The variability of certain renewable resources like wind, solar or tidal energy presents a challenge to generating power smoothly at all hours, but properly mixing those different resources from around the grid will create the flexibility needed to respond to changes in demand and supply.
Though it is also possible to import electricity across network borders to help stabilize the grid, flexible interconnection with the growing amount of residential solar electricity in our own network is the better way to meet that need. Decentralizing our grid in this way allows for power to be consumed where it is produced, lowering rates for everybody.
Battery storage is often heralded as the best solution to variable power production, and it will indeed play a part, but it is a higher priority to integrate and balance available renewable energy resources. That said, batteries are an obvious way to help, especially as their costs drop and capacities grow.
Load flexibility, or demand response, will have a critical part of balancing a renewable energy grid, as it is the most cost effective method. Demand response programs existed in the past to balance supply and demand by prompting large, industrial customers to lower their usage at certain times of day during periods of high power prices or when the reliability of the grid was threatened.
Now, the world of strategic electrification has opened an unlimited number of possibilities for demand response – the internet has rendered it no harder to turn off 1,000 water heaters than it is to turn off a paper mill. Furthermore, a smart heat pump water heater will run when there is excess solar on the grid, but not when demand is high – basically performing the same function as a battery, but at maybe 2% of the cost, since all we buy is a switch telling it to run or not.
Our devices are increasingly able to communicate across the grid and operate only when most efficient. The “flexi-watts” they run on when there’s a surplus of renewable power will enable us to keep making the grid smarter. The grid is evolving beyond supplying electricity, into a network that makes the most of its distributed energy resources.

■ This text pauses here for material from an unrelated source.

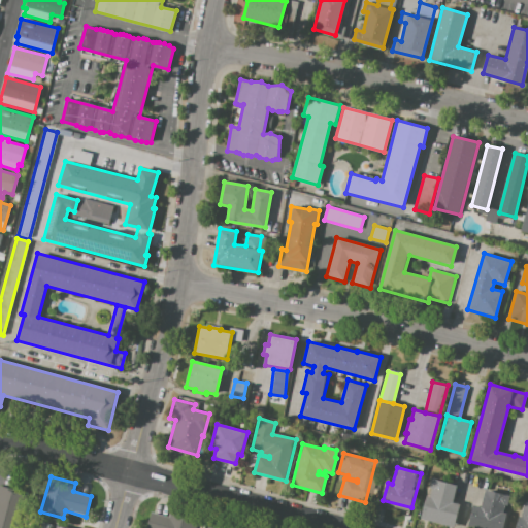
[(421,519),(426,496),(431,497),(433,488),(430,488),(433,479),(457,485),(452,501),(460,503),(453,527),(421,519)]
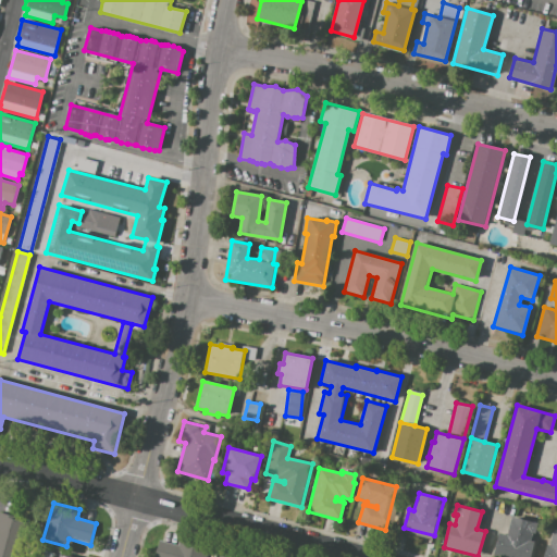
[(0,556),(0,512),(12,516),(12,518),(32,523),(22,556),(0,556)]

Much like the internet changed the way we participate with our media, it’s now changing the way we interact with our budding smart grid.
A Virtuous Cycle
Traditional energy efficiency metrics, that have been improving our electronics for years now, overlook the wide range of emissions efficiencies from electricity generation. Kilowatt-hours from different sources can have vastly different emissions profiles, ranging from as much as 2 lbs. of CO2 to almost nothing.

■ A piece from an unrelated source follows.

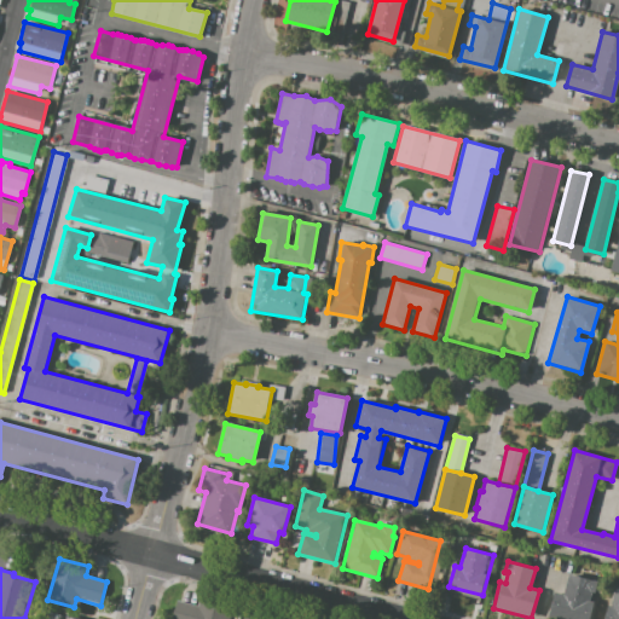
[(570,573),(596,580),(591,602),(594,602),(589,618),(551,618),(548,618),(555,591),(563,594),(570,573)]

We need to improve emissions efficiency along with energy efficiency in our shift to an environmentally beneficial grid, by expanding renewable energy.
The worthy effort to reduce usage of dirty electricity through energy efficiency programs has been the focus of our policy and incentives, but when we consider the improved emissions of renewable energy, we see that it’s better to increase the amount of electricity we use when it comes from a clean source.

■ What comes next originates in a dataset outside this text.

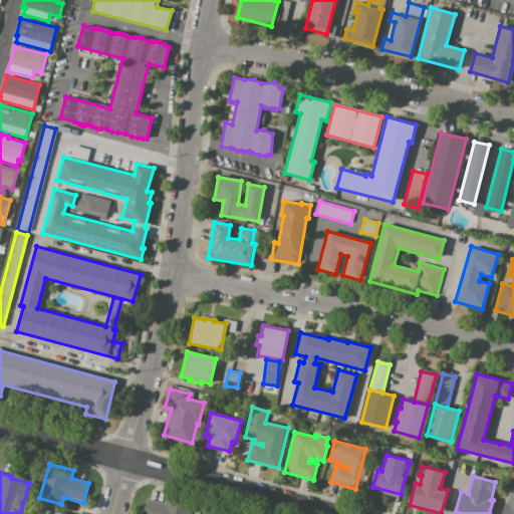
[(513,486),(513,513),(501,513),(505,503),(507,503),(511,486),(513,486)]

Pairing strategic electrification with a cleaner, smarter grid creates a beneficial exchange that inspires more electrification and greener electricity in a virtuous cycle.
On the Verge
We stand on the verge of massive opportunities through strategic electrification, but we must recognize that those opportunities won’t be achieved through an indiscriminate focus on reducing kilowatt-hours. It’s more important we clean up our kilowatt-hours, and use them.
If regulators and legislators fail to recognize the strengths of renewables and strategic electrification in a timely manner, there could be long-term negative impacts for us and the environment. Instead they can foster long-term growth, unlocking significant economic and societal benefits by getting to work on incentives and initiatives.
The sooner this is acted upon the sooner we can see all the ways a smarter, more flexible grid can increase reliability, security, sustainability, and open new opportunities for services and business. Coal was just the beginning of our electricity – and the Stone Age didn’t end because we ran out of stones.